Aviation Metrics Runner
The Aviation Metrics Runner processes biometric, simulation, and eye-tracking data collected during aviation training sessions. It produces scored outputs covering cognitive load, lookout scan behaviour, flight-path adherence, circuit performance, and more. These outputs feed downstream dashboard transforms that render instructor-facing dashboards.
Note: Several node templates in this runner (notably
cognitive-load-metrics) are domain-agnostic and may be extracted into their own runner in a future release.
Available Node Templates
1. am-preprocess (Transform Node)
Pre-processes raw biometric and simulation data into the aligned format expected by downstream analytics nodes.
Typical usage: First node in a legacy aviation pipeline; aligns timestamps and normalises column names.
2. rapid-preprocess (Transform Node)
Rapid-format pre-processing that merges biometric and simulation streams into a single JSON payload containing bio_input and sim_input arrays.
Typical usage: Entry point for RAPID MACE pipelines. Downstream nodes such as
cognitive-load-metrics,lookout-scan-metrics, andphase-segmentconsume its output.
3. phase-segment (Transform Node)
Segments a session into named flight phases (e.g. take-off, upwind, downwind, final approach) based on simulation telemetry.
Typical usage: Provides per-phase slices to
cognitive-load-metrics,lookout-scan-metrics, and other analytics nodes.
4. cognitive-load-metrics (Processing Node)
Computes a cognitive load score, timeline, and zone breakdown from biometric data using an XGBoost regression model over sliding windows of eye-tracking and heart-rate features. Accepts optional smoothing and classification configuration.
Typical usage: Placed after
rapid-preprocess(and optionallyphase-segment) to produce cognitive load outputs consumed by timeline and dashboard transforms. See the cognitive-load-metrics guide.
5. lookout-scan-metrics (Processing Node)
Analyses gaze data to score lookout scan behaviour against expected scan patterns for the current flight phase.

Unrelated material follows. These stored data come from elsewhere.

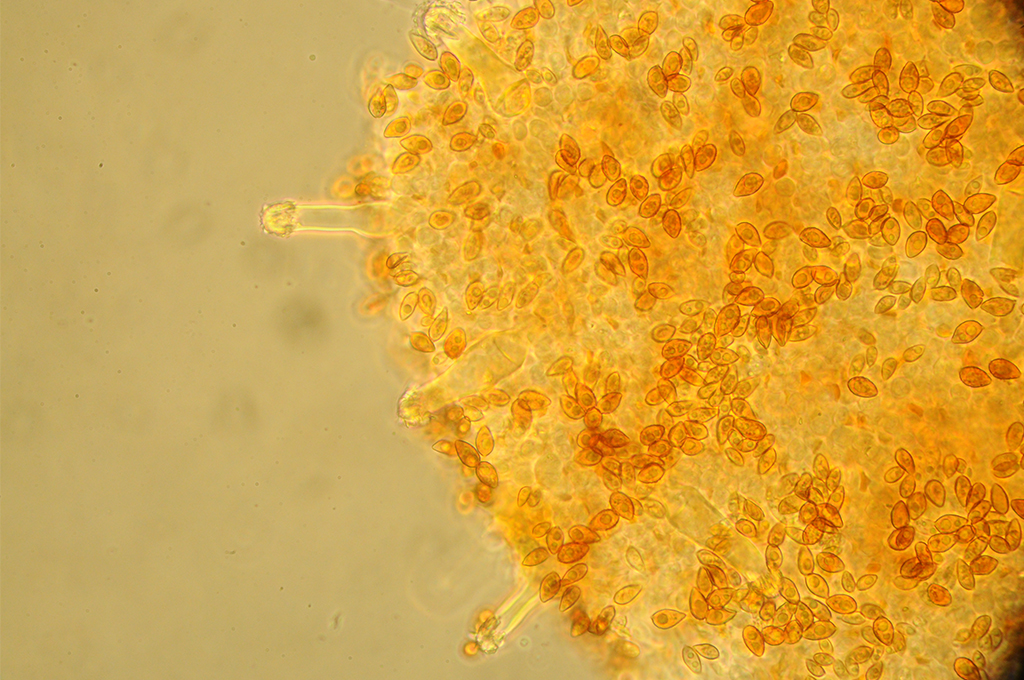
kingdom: Fungi
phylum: Basidiomycota
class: Agaricomycetes
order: Agaricales
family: Hymenogastraceae
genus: Galerina
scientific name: Galerina nana
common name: dværg-hjelmhat
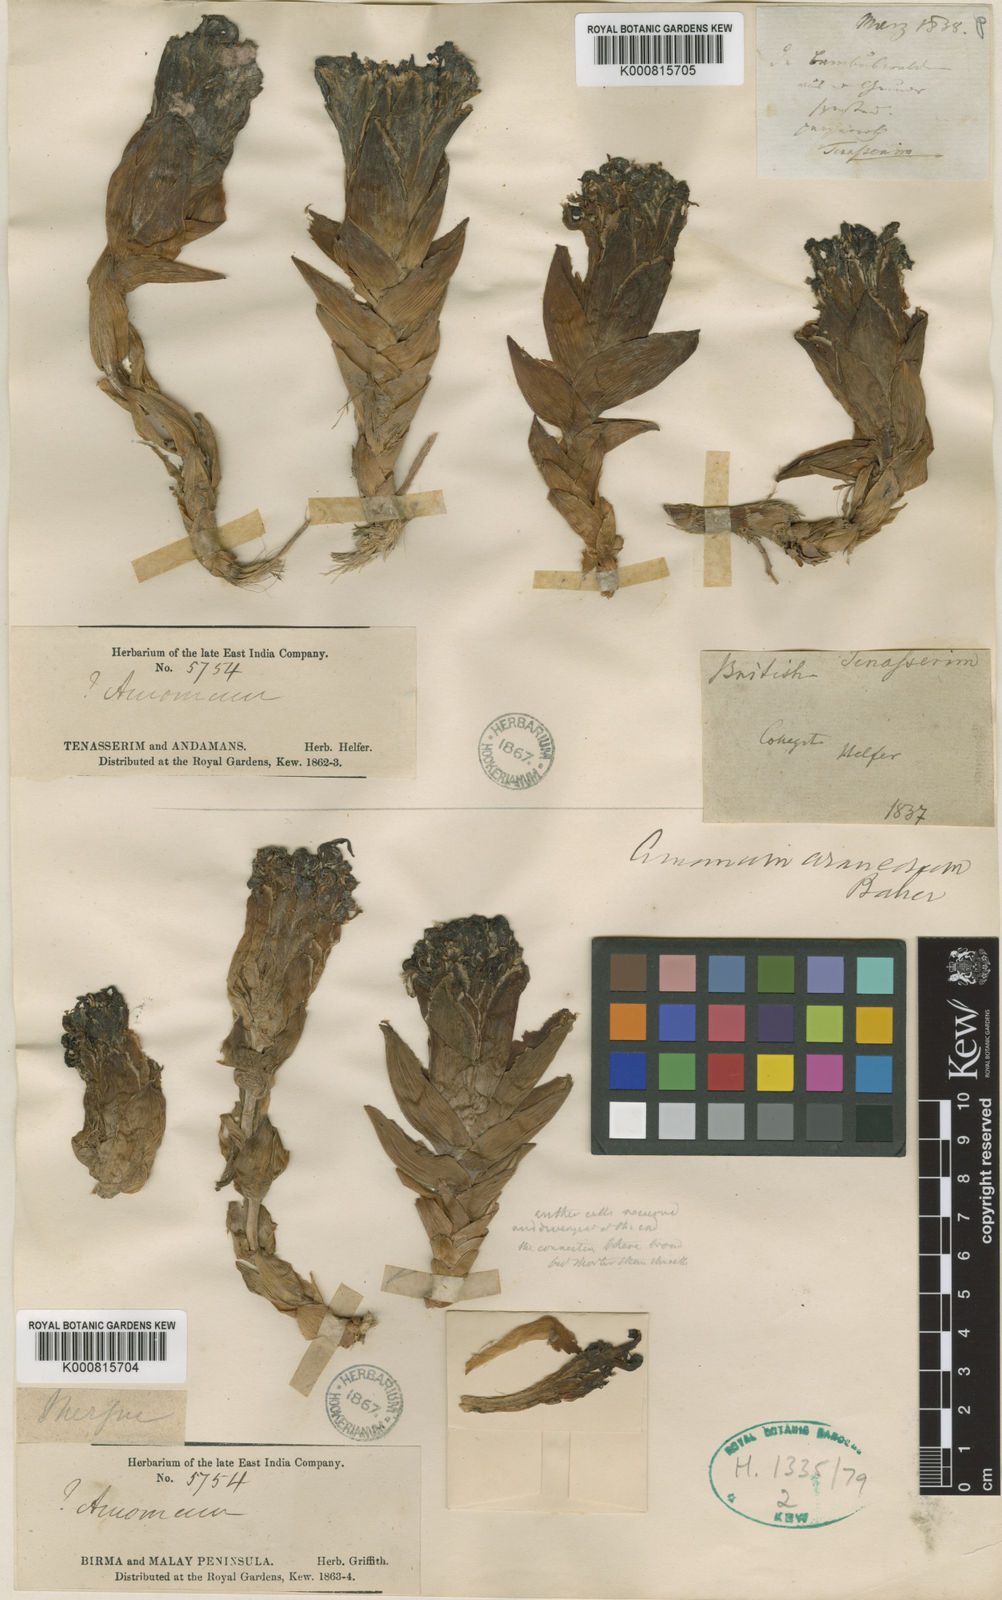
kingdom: Plantae
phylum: Tracheophyta
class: Liliopsida
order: Zingiberales
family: Zingiberaceae
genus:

6. timeline-metrics (Processing Node)
Aggregates multiple upstream metric timelines (cognitive load, lookout scan, etc.) into a unified timeline structure for dashboard rendering.
7. weather-overview-metrics (Processing Node)
Extracts and summarises weather conditions from simulation telemetry for contextual display on dashboards.
8. gaze-eye-metrics (Processing Node)
Classifies 3D gaze direction data into spatial zones (Far, Near, Left, Right) using KMeans clustering with Mahalanobis distance augmentation. Produces overall gaze percentages, raw gaze vectors, and a per-second timeline. Single-user scoped.
Typical usage: Placed after
rapid-preprocess(and optionallyphase-segment) to produce gaze distribution outputs consumed by dashboard transforms. See the gaze-eye-metrics guide.
9. flight-path-metrics (Processing Node)
Evaluates flight-path adherence by comparing actual trajectory data against reference profiles.
10. circuit-scoring (Processing Node)
Scores individual flying circuit segments (take-off, upwind, downwind, final turn, final approach) against configurable criteria.
11. am-transform-circuits-dashboard (Transform Node)
Transforms scored analytics outputs into the schema expected by the circuits dashboard.